Data shown =
***
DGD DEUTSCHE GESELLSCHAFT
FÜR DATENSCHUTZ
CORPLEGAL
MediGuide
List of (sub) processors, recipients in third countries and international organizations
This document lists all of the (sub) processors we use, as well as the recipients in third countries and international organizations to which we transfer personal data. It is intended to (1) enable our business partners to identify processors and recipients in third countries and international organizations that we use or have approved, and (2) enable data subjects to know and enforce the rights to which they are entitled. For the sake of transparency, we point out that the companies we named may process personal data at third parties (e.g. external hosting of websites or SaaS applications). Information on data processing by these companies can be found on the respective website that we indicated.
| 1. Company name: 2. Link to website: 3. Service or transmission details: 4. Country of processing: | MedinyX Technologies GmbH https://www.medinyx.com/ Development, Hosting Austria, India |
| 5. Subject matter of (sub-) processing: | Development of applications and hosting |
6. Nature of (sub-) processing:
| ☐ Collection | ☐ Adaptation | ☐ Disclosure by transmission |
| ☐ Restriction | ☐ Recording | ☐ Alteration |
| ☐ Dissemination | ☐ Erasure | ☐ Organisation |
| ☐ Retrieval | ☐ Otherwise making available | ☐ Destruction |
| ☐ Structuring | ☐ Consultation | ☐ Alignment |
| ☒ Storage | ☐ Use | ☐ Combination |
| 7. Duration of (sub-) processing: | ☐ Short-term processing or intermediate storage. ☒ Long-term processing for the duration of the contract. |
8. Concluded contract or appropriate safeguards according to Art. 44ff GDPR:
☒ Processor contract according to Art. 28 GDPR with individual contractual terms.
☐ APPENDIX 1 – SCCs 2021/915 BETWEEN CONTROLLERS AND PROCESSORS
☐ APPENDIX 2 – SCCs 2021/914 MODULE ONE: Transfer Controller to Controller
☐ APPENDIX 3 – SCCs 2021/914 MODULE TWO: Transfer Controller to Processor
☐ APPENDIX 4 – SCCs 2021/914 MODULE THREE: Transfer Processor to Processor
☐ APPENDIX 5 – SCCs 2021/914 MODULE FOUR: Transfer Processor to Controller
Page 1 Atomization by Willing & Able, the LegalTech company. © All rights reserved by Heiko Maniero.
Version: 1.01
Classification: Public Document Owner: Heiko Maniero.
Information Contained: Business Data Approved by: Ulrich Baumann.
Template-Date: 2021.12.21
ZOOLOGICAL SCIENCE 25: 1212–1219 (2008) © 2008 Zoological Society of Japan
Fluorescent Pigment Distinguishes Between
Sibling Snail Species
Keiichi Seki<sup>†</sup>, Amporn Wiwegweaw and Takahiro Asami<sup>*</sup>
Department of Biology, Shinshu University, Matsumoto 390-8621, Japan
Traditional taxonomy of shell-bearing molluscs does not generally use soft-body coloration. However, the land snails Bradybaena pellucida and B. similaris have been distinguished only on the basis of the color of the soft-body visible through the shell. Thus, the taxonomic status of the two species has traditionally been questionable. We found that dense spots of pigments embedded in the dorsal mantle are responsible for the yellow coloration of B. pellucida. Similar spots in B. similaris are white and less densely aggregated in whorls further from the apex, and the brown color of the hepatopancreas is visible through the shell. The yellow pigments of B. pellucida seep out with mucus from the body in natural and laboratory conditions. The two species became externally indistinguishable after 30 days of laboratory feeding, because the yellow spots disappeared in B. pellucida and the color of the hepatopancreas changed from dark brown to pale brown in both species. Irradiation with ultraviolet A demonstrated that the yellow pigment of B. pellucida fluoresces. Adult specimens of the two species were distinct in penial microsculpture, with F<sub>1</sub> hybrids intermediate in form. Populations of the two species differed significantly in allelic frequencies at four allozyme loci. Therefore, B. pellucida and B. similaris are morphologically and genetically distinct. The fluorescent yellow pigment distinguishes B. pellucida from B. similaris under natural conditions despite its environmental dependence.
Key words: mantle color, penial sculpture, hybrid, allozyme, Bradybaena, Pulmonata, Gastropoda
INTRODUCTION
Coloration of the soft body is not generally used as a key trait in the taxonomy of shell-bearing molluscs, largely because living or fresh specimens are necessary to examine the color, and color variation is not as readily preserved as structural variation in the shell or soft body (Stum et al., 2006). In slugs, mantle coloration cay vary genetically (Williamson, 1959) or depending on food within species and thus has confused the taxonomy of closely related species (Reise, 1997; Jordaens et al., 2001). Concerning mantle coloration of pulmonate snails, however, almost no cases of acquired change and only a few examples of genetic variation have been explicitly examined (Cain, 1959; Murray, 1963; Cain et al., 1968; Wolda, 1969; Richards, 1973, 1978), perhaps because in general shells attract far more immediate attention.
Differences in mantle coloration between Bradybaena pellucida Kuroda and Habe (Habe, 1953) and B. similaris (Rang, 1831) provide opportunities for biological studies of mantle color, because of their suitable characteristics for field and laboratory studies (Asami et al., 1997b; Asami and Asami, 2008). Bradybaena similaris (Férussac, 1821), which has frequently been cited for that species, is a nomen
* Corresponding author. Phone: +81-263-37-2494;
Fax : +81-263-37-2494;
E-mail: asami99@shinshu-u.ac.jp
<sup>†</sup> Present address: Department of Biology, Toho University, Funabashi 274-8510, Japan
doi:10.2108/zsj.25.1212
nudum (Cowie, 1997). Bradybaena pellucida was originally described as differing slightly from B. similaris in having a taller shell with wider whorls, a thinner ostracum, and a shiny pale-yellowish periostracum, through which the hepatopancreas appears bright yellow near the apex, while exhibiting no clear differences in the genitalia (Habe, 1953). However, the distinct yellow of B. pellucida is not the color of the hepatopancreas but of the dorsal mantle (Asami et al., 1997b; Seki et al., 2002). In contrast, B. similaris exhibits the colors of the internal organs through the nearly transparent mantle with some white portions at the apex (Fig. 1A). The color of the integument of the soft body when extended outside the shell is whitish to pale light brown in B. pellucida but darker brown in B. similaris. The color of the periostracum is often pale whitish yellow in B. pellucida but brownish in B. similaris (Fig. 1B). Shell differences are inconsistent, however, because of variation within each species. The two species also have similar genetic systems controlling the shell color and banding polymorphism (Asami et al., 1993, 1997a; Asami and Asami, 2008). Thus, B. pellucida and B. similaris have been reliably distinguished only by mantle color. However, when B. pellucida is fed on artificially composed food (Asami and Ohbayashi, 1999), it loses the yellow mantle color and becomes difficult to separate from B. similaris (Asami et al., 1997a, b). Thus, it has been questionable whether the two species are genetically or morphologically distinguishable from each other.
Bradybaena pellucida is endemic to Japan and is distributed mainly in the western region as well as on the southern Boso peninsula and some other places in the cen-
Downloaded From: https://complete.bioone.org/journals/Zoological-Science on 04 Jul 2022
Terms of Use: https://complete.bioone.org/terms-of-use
***
Nothing above should be left out; write out every record exactly.

Solution to the exercise =
DGD DEUTSCHE GESELLSCHAFT
FÜR DATENSCHUTZ
CORPLEGAL
MediGuide
List of (sub) processors, recipients in third countries and international organizations
This document lists all of the (sub) processors we use, as well as the recipients in third countries and international organizations to which we transfer personal data. It is intended to (1) enable our business partners to identify processors and recipients in third countries and international organizations that we use or have approved, and (2) enable data subjects to know and enforce the rights to which they are entitled. For the sake of transparency, we point out that the companies we named may process personal data at third parties (e.g. external hosting of websites or SaaS applications). Information on data processing by these companies can be found on the respective website that we indicated.
| 1. Company name: 2. Link to website: 3. Service or transmission details: 4. Country of processing: | MedinyX Technologies GmbH https://www.medinyx.com/ Development, Hosting Austria, India |
| 5. Subject matter of (sub-) processing: | Development of applications and hosting |
6. Nature of (sub-) processing:
| ☐ Collection | ☐ Adaptation | ☐ Disclosure by transmission |
| ☐ Restriction | ☐ Recording | ☐ Alteration |
| ☐ Dissemination | ☐ Erasure | ☐ Organisation |
| ☐ Retrieval | ☐ Otherwise making available | ☐ Destruction |
| ☐ Structuring | ☐ Consultation | ☐ Alignment |
| ☒ Storage | ☐ Use | ☐ Combination |
| 7. Duration of (sub-) processing: | ☐ Short-term processing or intermediate storage. ☒ Long-term processing for the duration of the contract. |
8. Concluded contract or appropriate safeguards according to Art. 44ff GDPR:
☒ Processor contract according to Art. 28 GDPR with individual contractual terms.
☐ APPENDIX 1 – SCCs 2021/915 BETWEEN CONTROLLERS AND PROCESSORS
☐ APPENDIX 2 – SCCs 2021/914 MODULE ONE: Transfer Controller to Controller
☐ APPENDIX 3 – SCCs 2021/914 MODULE TWO: Transfer Controller to Processor
☐ APPENDIX 4 – SCCs 2021/914 MODULE THREE: Transfer Processor to Processor
☐ APPENDIX 5 – SCCs 2021/914 MODULE FOUR: Transfer Processor to Controller
Page 1 Atomization by Willing & Able, the LegalTech company. © All rights reserved by Heiko Maniero.
Version: 1.01
Classification: Public Document Owner: Heiko Maniero.
Information Contained: Business Data Approved by: Ulrich Baumann.
Template-Date: 2021.12.21
ZOOLOGICAL SCIENCE 25: 1212–1219 (2008) © 2008 Zoological Society of Japan
Fluorescent Pigment Distinguishes Between
Sibling Snail Species
Keiichi Seki<sup>†</sup>, Amporn Wiwegweaw and Takahiro Asami<sup>*</sup>
Department of Biology, Shinshu University, Matsumoto 390-8621, Japan
Traditional taxonomy of shell-bearing molluscs does not generally use soft-body coloration. However, the land snails Bradybaena pellucida and B. similaris have been distinguished only on the basis of the color of the soft-body visible through the shell. Thus, the taxonomic status of the two species has traditionally been questionable. We found that dense spots of pigments embedded in the dorsal mantle are responsible for the yellow coloration of B. pellucida. Similar spots in B. similaris are white and less densely aggregated in whorls further from the apex, and the brown color of the hepatopancreas is visible through the shell. The yellow pigments of B. pellucida seep out with mucus from the body in natural and laboratory conditions. The two species became externally indistinguishable after 30 days of laboratory feeding, because the yellow spots disappeared in B. pellucida and the color of the hepatopancreas changed from dark brown to pale brown in both species. Irradiation with ultraviolet A demonstrated that the yellow pigment of B. pellucida fluoresces. Adult specimens of the two species were distinct in penial microsculpture, with F<sub>1</sub> hybrids intermediate in form. Populations of the two species differed significantly in allelic frequencies at four allozyme loci. Therefore, B. pellucida and B. similaris are morphologically and genetically distinct. The fluorescent yellow pigment distinguishes B. pellucida from B. similaris under natural conditions despite its environmental dependence.
Key words: mantle color, penial sculpture, hybrid, allozyme, Bradybaena, Pulmonata, Gastropoda
INTRODUCTION
Coloration of the soft body is not generally used as a key trait in the taxonomy of shell-bearing molluscs, largely because living or fresh specimens are necessary to examine the color, and color variation is not as readily preserved as structural variation in the shell or soft body (Stum et al., 2006). In slugs, mantle coloration cay vary genetically (Williamson, 1959) or depending on food within species and thus has confused the taxonomy of closely related species (Reise, 1997; Jordaens et al., 2001). Concerning mantle coloration of pulmonate snails, however, almost no cases of acquired change and only a few examples of genetic variation have been explicitly examined (Cain, 1959; Murray, 1963; Cain et al., 1968; Wolda, 1969; Richards, 1973, 1978), perhaps because in general shells attract far more immediate attention.
Differences in mantle coloration between Bradybaena pellucida Kuroda and Habe (Habe, 1953) and B. similaris (Rang, 1831) provide opportunities for biological studies of mantle color, because of their suitable characteristics for field and laboratory studies (Asami et al., 1997b; Asami and Asami, 2008). Bradybaena similaris (Férussac, 1821), which has frequently been cited for that species, is a nomen
* Corresponding author. Phone: +81-263-37-2494;
Fax : +81-263-37-2494;
E-mail: asami99@shinshu-u.ac.jp
<sup>†</sup> Present address: Department of Biology, Toho University, Funabashi 274-8510, Japan
doi:10.2108/zsj.25.1212
nudum (Cowie, 1997). Bradybaena pellucida was originally described as differing slightly from B. similaris in having a taller shell with wider whorls, a thinner ostracum, and a shiny pale-yellowish periostracum, through which the hepatopancreas appears bright yellow near the apex, while exhibiting no clear differences in the genitalia (Habe, 1953). However, the distinct yellow of B. pellucida is not the color of the hepatopancreas but of the dorsal mantle (Asami et al., 1997b; Seki et al., 2002). In contrast, B. similaris exhibits the colors of the internal organs through the nearly transparent mantle with some white portions at the apex (Fig. 1A). The color of the integument of the soft body when extended outside the shell is whitish to pale light brown in B. pellucida but darker brown in B. similaris. The color of the periostracum is often pale whitish yellow in B. pellucida but brownish in B. similaris (Fig. 1B). Shell differences are inconsistent, however, because of variation within each species. The two species also have similar genetic systems controlling the shell color and banding polymorphism (Asami et al., 1993, 1997a; Asami and Asami, 2008). Thus, B. pellucida and B. similaris have been reliably distinguished only by mantle color. However, when B. pellucida is fed on artificially composed food (Asami and Ohbayashi, 1999), it loses the yellow mantle color and becomes difficult to separate from B. similaris (Asami et al., 1997a, b). Thus, it has been questionable whether the two species are genetically or morphologically distinguishable from each other.
Bradybaena pellucida is endemic to Japan and is distributed mainly in the western region as well as on the southern Boso peninsula and some other places in the cen-
Downloaded From: https://complete.bioone.org/journals/Zoological-Science on 04 Jul 2022
Terms of Use: https://complete.bioone.org/terms-of-use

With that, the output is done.